Quando Ji Yuan passou, o oficial voltou a acompanhá-lo.
‘Isso é um pouco constrangedor... Eu realmente não sou ninguém importante...’
O comportamento do oficial era excessivamente cortês, deixando Ji Yuan desconfortável; nem mesmo Lu Chengfeng, naquele dia, agiu assim.
Na ruela de Tianniu, invisível aos olhos comuns, o oficial acompanhava Ji Yuan, que, aos olhos do povo, era um homem de postura distinta, caminhando lentamente.
Para aliviar o embaraço, Ji Yuan tentou puxar conversa com o oficial.
— Posso saber seu sobrenome?
Embora fantasmas não precisem respirar, Ji Yuan percebeu que o oficial parecia soltar um suspiro de alívio.
— Não me atrevo a ser chamado de ilustre. Em vida, meu sobrenome era Liu, com apenas um nome: Jiang!
— Ah, então Liu da patrulha diurna!
— Por favor, não me trate assim!
Ji Yuan achou aquele modo de falar um tanto prolixo, mas não havia alternativa senão seguir as tradições locais.
— O senhor Liu era natural de Ning'an, certo?
— Sim, em vida eu era do vilarejo Xiaowanhe, subordinado a Ning'an. Trabalhei na prefeitura, e por ser dedicado e bondoso, ao morrer, fui promovido pelo deus da cidade a oficial da patrulha diurna. Já faz vinte e dois anos!
O rosto do oficial, sob o chapéu, parecia o de um homem de meia-idade, mas Ji Yuan não se sentia tão tranquilo.
‘Puxa, isso quer dizer que o oficial é provavelmente bem mais velho do que meu avô...’
— O senhor Liu protegeu o povo em vida e continua zelando por todos após a morte; em ambas as existências é um servidor dedicado, digno de admiração!

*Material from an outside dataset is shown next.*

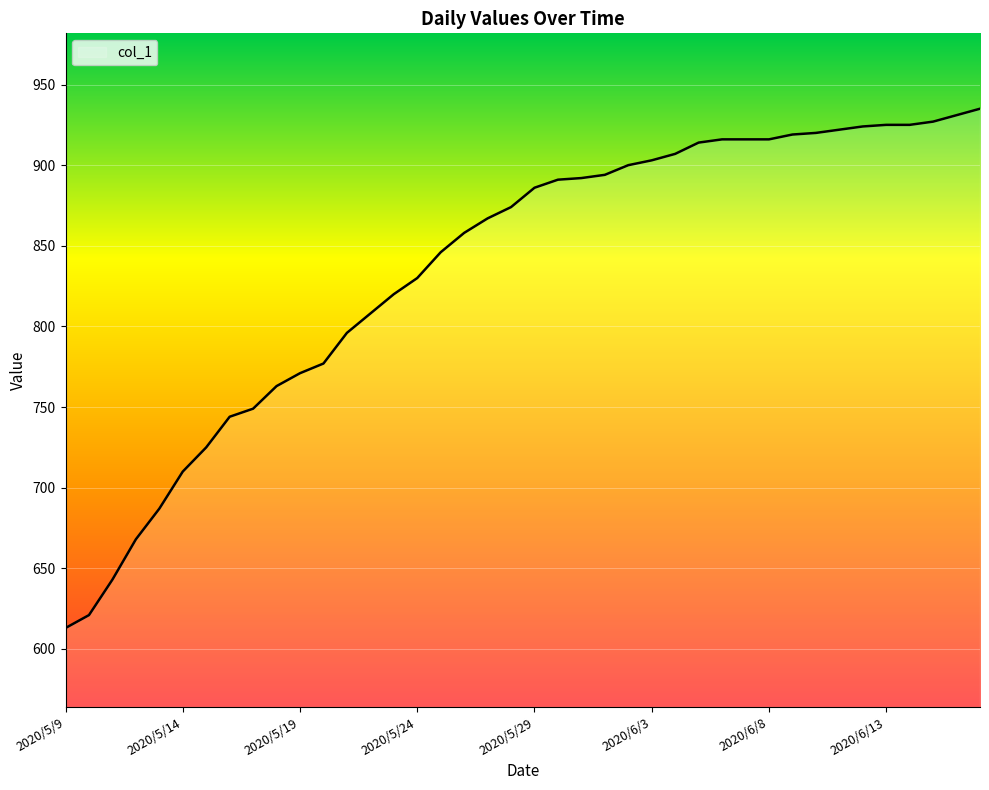

What is the smallest value displayed?

613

Apesar de um certo tom de elogio intencional, Ji Yuan dizia a verdade. Funcionários públicos como o oficial merecem respeito em qualquer lugar, ainda mais num ambiente antigo como aquele.
— O senhor Ji exagera, exagera!
Apesar das palavras, Ji Yuan percebeu que o oficial estava satisfeito.

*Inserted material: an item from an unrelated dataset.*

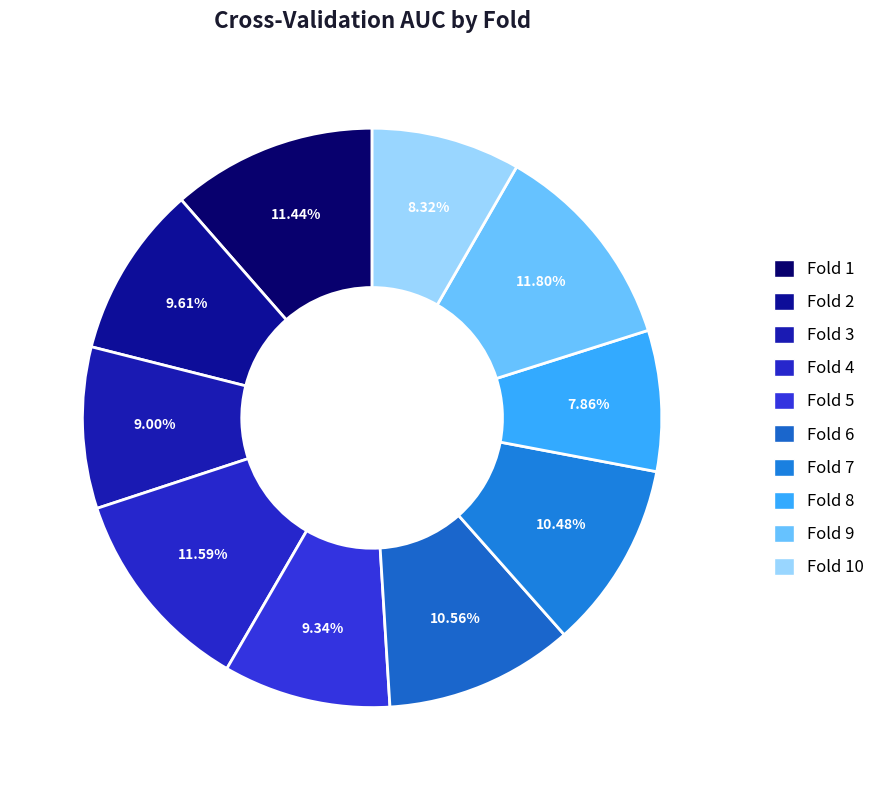

How many segments does this pie chart have?

10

Uma palavra de reconhecimento não traz benefício material, mas pode alegrar os bons, ou melhor, os bons fantasmas.
O clima, antes constrangedor, tornou-se harmonioso. Ji Yuan seguia, quando, de repente, percebeu algo e olhou para um canto adiante do beco, sorrindo e continuando o diálogo.
Mais à frente, o pequeno Yin Qing, com o coração acelerado, disparava correndo sem parar.
Muito assustador, muito assustador! Aquele senhor caminhava sozinho, parecendo conversar com alguém, e provavelmente era com um fantasma!!!
O fantasma do Pequeno Refúgio da Tranquilidade tinha saído com aquele senhor!!!